Rom, Bremerhaven (epd). Die Flüchtlinge seien an einer Mischung aus auslaufendem Benzin und eindringendem Wasser gestorben, teilten "Ärzte ohne Grenzen" und SOS Méditerranée am Donnerstag mit. Die Besatzung des von beiden Hilfsorganisationen betriebenen Schiffes "Aquarius" habe aus insgesamt zwei Schlauchbooten 209 Flüchtlinge retten können.
Als sich das Schiff vor der libyschen Küste dem ersten Boot genähert habe, sei sofort klar gewesen, dass etwas Schreckliches passiert sei, sagte die Ärztin Erna Rijnierse, von "Ärzte ohne Grenzen". "Im Boot schwammen Leichen in einer Lache Kraftstoff, die sich am Boden gesammelt hatte." Offensichtlich war an Bord Panik ausgebrochen. "All diese Menschen befanden sich über mehrere Stunden im Boot mit den Leichen - ohne zu wissen, ob sie selbst überleben würden", sagte Rijnierse.
Frauen und Kinder in größter Gefahr
Frauen und Kinder seien bei der Überfahrt mit Schlauchbooten besonders gefährdet, da sie in der Regel dicht gedrängt im Inneren des Schlauchbootes säßen, erklärten die Hilfsorganisationen. "Tragödien wie diese zeigen, warum es wichtig ist, die Rettungsmaßnahmen im Mittelmeer nicht nur fortzusetzen, sondern zu verstärken", sagt Fabienne Lassalle, stellvertretende Generalsekretärin von SOS Méditerranée Frankreich.

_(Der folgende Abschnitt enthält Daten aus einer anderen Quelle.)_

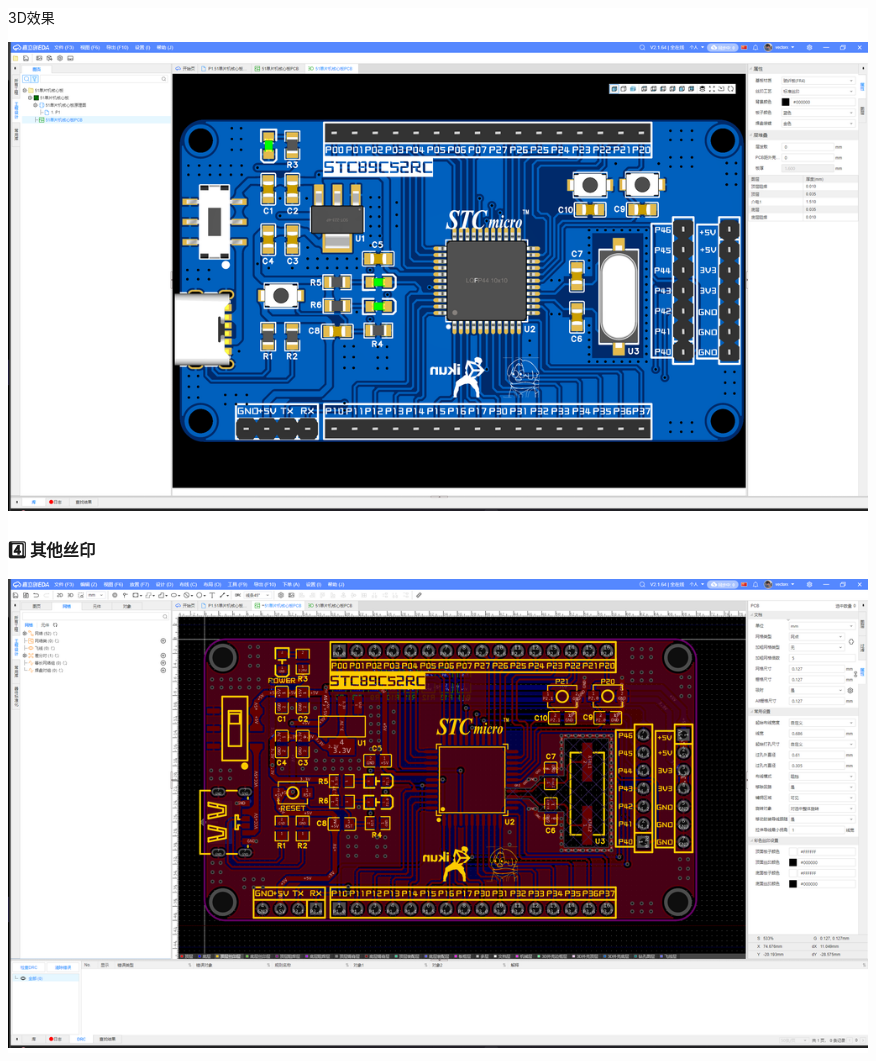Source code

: 3D效果

![image-20240714145348942](README.assets/image-20240714145348942.png)

### :four: 其他丝印

![image-20240714150714888](README.assets/image-20240714150714888.png)
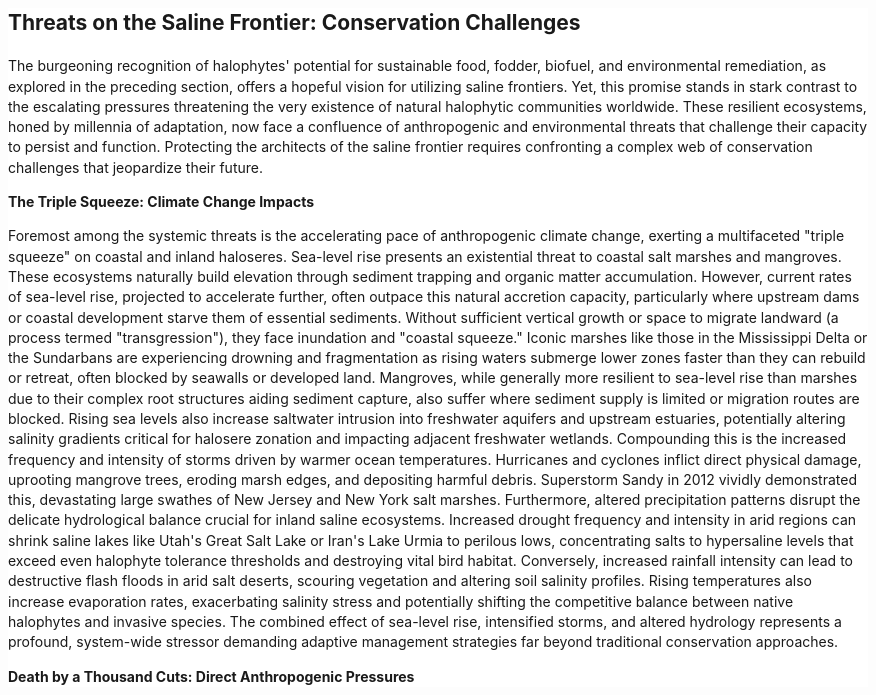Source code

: ## Threats on the Saline Frontier: Conservation Challenges

The burgeoning recognition of halophytes' potential for sustainable food, fodder, biofuel, and environmental remediation, as explored in the preceding section, offers a hopeful vision for utilizing saline frontiers. Yet, this promise stands in stark contrast to the escalating pressures threatening the very existence of natural halophytic communities worldwide. These resilient ecosystems, honed by millennia of adaptation, now face a confluence of anthropogenic and environmental threats that challenge their capacity to persist and function. Protecting the architects of the saline frontier requires confronting a complex web of conservation challenges that jeopardize their future.

**The Triple Squeeze: Climate Change Impacts**

Foremost among the systemic threats is the accelerating pace of anthropogenic climate change, exerting a multifaceted "triple squeeze" on coastal and inland haloseres. Sea-level rise presents an existential threat to coastal salt marshes and mangroves. These ecosystems naturally build elevation through sediment trapping and organic matter accumulation. However, current rates of sea-level rise, projected to accelerate further, often outpace this natural accretion capacity, particularly where upstream dams or coastal development starve them of essential sediments. Without sufficient vertical growth or space to migrate landward (a process termed "transgression"), they face inundation and "coastal squeeze." Iconic marshes like those in the Mississippi Delta or the Sundarbans are experiencing drowning and fragmentation as rising waters submerge lower zones faster than they can rebuild or retreat, often blocked by seawalls or developed land. Mangroves, while generally more resilient to sea-level rise than marshes due to their complex root structures aiding sediment capture, also suffer where sediment supply is limited or migration routes are blocked. Rising sea levels also increase saltwater intrusion into freshwater aquifers and upstream estuaries, potentially altering salinity gradients critical for halosere zonation and impacting adjacent freshwater wetlands. Compounding this is the increased frequency and intensity of storms driven by warmer ocean temperatures. Hurricanes and cyclones inflict direct physical damage, uprooting mangrove trees, eroding marsh edges, and depositing harmful debris. Superstorm Sandy in 2012 vividly demonstrated this, devastating large swathes of New Jersey and New York salt marshes. Furthermore, altered precipitation patterns disrupt the delicate hydrological balance crucial for inland saline ecosystems. Increased drought frequency and intensity in arid regions can shrink saline lakes like Utah's Great Salt Lake or Iran's Lake Urmia to perilous lows, concentrating salts to hypersaline levels that exceed even halophyte tolerance thresholds and destroying vital bird habitat. Conversely, increased rainfall intensity can lead to destructive flash floods in arid salt deserts, scouring vegetation and altering soil salinity profiles. Rising temperatures also increase evaporation rates, exacerbating salinity stress and potentially shifting the competitive balance between native halophytes and invasive species. The combined effect of sea-level rise, intensified storms, and altered hydrology represents a profound, system-wide stressor demanding adaptive management strategies far beyond traditional conservation approaches.

**Death by a Thousand Cuts: Direct Anthropogenic Pressures**
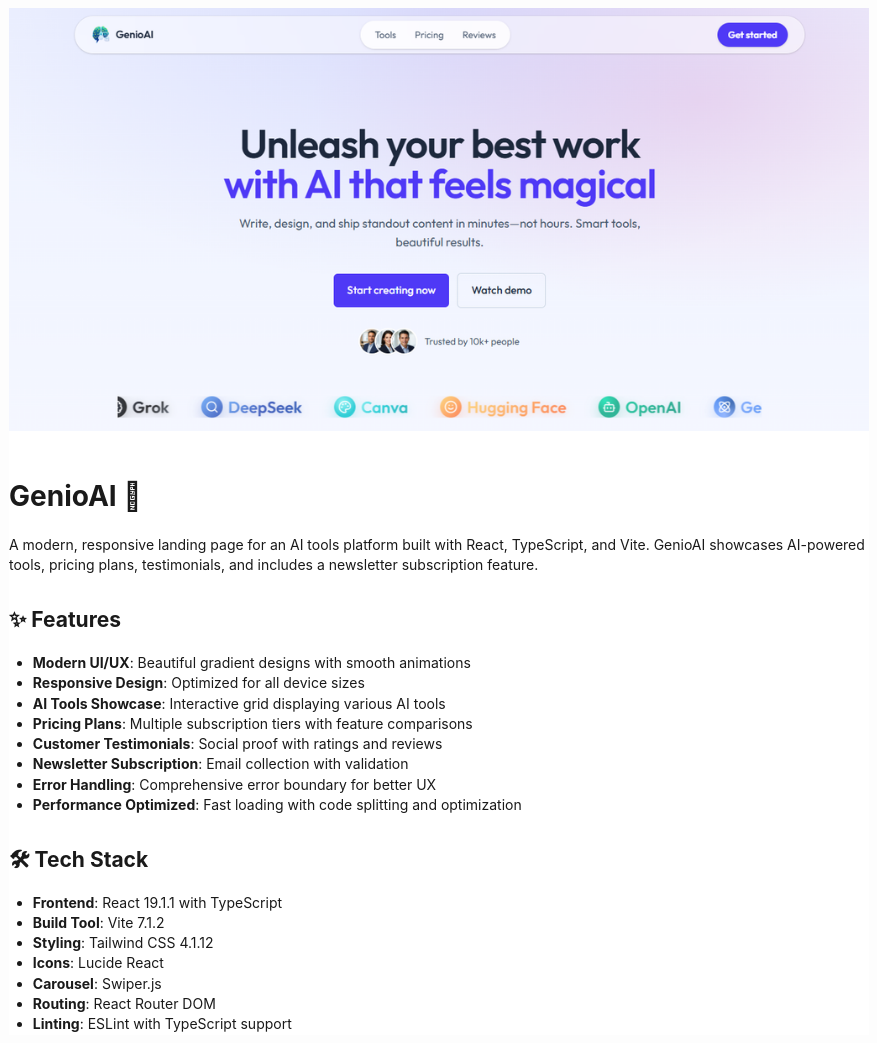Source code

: <div align="center">
  <img src="public/banner.png" alt="GenioAI Banner" width="100%" />
</div>

# GenioAI 🚀

A modern, responsive landing page for an AI tools platform built with React, TypeScript, and Vite. GenioAI showcases AI-powered tools, pricing plans, testimonials, and includes a newsletter subscription feature.

## ✨ Features

- **Modern UI/UX**: Beautiful gradient designs with smooth animations
- **Responsive Design**: Optimized for all device sizes
- **AI Tools Showcase**: Interactive grid displaying various AI tools
- **Pricing Plans**: Multiple subscription tiers with feature comparisons
- **Customer Testimonials**: Social proof with ratings and reviews
- **Newsletter Subscription**: Email collection with validation
- **Error Handling**: Comprehensive error boundary for better UX
- **Performance Optimized**: Fast loading with code splitting and optimization

## 🛠️ Tech Stack

- **Frontend**: React 19.1.1 with TypeScript
- **Build Tool**: Vite 7.1.2
- **Styling**: Tailwind CSS 4.1.12
- **Icons**: Lucide React
- **Carousel**: Swiper.js
- **Routing**: React Router DOM
- **Linting**: ESLint with TypeScript support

Wegen der guten Wetterbedingungen ist die Zahl der Flüchtlinge, die sich von Libyen aus in Kuttern und Schlauchbooten auf den Weg nach Italien machen, in den vergangenen Tagen stark angestiegen. Nach Angaben der EU-Grenzschutzagentur Frontex erhöhte sich die Zahl im Juni im Vergleich zum Vormonat um 24 Prozent auf 22.500. Ein Großteil der Menschen stammt aus Nigeria, Eritrea und Sudan.
Legale Wege nach Europa gefordert
"Der Vorfall verdeutlicht die dringende Notwendigkeit, sichere und legale Fluchtwege für Menschen aus den afrikanischen Ländern nach Europa zu schaffen, besonders aus Libyen", sagte Klaus Vogel, Gründer von SOS Méditerranée in Deutschland. "Ansonsten wird es weiterhin Tote im zentralen Mittelmeer geben."
Die "Aquarius" wurde von der internationalen Rettungskoordinationsstelle MRCC in Rom alarmiert. Sie war Anfang Februar von Bremerhaven aus unter dem Kommando von Kapitän Vogel zu einem Rettungseinsatz im zentralen Mittelmeer aufgebrochen. Bis Mitte Juli konnten bereits mehr als 2.000 Menschen gerettet und mehr als doppelt so viele an Bord versorgt werden. Das knapp 77 Meter lange ehemalige Fischerei-Schutzboot kann bis zu 500 Personen aufnehmen. An Bord sind neben einer zehnköpfigen Crew auch Rettungskräfte, Ärzte sowie mehrere Journalisten. SOS Méditerranée will den ausschließlich spendenfinanzierten Rettungseinsatz bis zum Jahresende fortführen.